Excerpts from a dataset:
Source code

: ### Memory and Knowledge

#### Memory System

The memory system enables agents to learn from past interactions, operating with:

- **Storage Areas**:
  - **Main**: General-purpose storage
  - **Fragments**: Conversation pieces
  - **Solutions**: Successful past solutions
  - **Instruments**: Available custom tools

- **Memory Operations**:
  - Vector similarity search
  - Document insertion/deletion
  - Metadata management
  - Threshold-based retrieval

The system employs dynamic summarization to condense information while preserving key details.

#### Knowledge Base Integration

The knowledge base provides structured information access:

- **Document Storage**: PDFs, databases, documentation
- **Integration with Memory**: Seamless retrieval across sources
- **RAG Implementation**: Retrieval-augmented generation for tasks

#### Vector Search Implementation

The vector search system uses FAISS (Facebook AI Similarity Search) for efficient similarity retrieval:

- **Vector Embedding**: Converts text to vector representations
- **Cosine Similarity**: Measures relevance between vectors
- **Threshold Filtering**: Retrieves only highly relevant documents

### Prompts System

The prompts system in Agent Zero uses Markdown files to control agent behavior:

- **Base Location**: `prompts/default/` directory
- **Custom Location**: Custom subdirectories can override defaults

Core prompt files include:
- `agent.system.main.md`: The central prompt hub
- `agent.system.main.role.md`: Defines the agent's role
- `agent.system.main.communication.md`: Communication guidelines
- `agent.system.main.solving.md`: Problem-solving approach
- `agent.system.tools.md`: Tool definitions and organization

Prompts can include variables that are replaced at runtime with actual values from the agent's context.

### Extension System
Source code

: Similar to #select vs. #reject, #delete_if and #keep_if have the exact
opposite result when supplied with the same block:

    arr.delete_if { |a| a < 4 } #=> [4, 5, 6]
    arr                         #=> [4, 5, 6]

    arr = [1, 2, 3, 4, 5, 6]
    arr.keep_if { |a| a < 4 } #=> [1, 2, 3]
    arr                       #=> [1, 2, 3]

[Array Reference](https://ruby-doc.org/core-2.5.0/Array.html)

Task goal –
Write out the records above word for word, from the first line to the last.

Task solution –
Source code

: ### Memory and Knowledge

#### Memory System

The memory system enables agents to learn from past interactions, operating with:

- **Storage Areas**:
  - **Main**: General-purpose storage
  - **Fragments**: Conversation pieces
  - **Solutions**: Successful past solutions
  - **Instruments**: Available custom tools

- **Memory Operations**:
  - Vector similarity search
  - Document insertion/deletion
  - Metadata management
  - Threshold-based retrieval

The system employs dynamic summarization to condense information while preserving key details.

#### Knowledge Base Integration

The knowledge base provides structured information access:

- **Document Storage**: PDFs, databases, documentation
- **Integration with Memory**: Seamless retrieval across sources
- **RAG Implementation**: Retrieval-augmented generation for tasks

#### Vector Search Implementation

The vector search system uses FAISS (Facebook AI Similarity Search) for efficient similarity retrieval:

- **Vector Embedding**: Converts text to vector representations
- **Cosine Similarity**: Measures relevance between vectors
- **Threshold Filtering**: Retrieves only highly relevant documents

### Prompts System

The prompts system in Agent Zero uses Markdown files to control agent behavior:

- **Base Location**: `prompts/default/` directory
- **Custom Location**: Custom subdirectories can override defaults

Core prompt files include:
- `agent.system.main.md`: The central prompt hub
- `agent.system.main.role.md`: Defines the agent's role
- `agent.system.main.communication.md`: Communication guidelines
- `agent.system.main.solving.md`: Problem-solving approach
- `agent.system.tools.md`: Tool definitions and organization

Prompts can include variables that are replaced at runtime with actual values from the agent's context.

### Extension System
Source code

: Similar to #select vs. #reject, #delete_if and #keep_if have the exact
opposite result when supplied with the same block:

    arr.delete_if { |a| a < 4 } #=> [4, 5, 6]
    arr                         #=> [4, 5, 6]

    arr = [1, 2, 3, 4, 5, 6]
    arr.keep_if { |a| a < 4 } #=> [1, 2, 3]
    arr                       #=> [1, 2, 3]

[Array Reference](https://ruby-doc.org/core-2.5.0/Array.html)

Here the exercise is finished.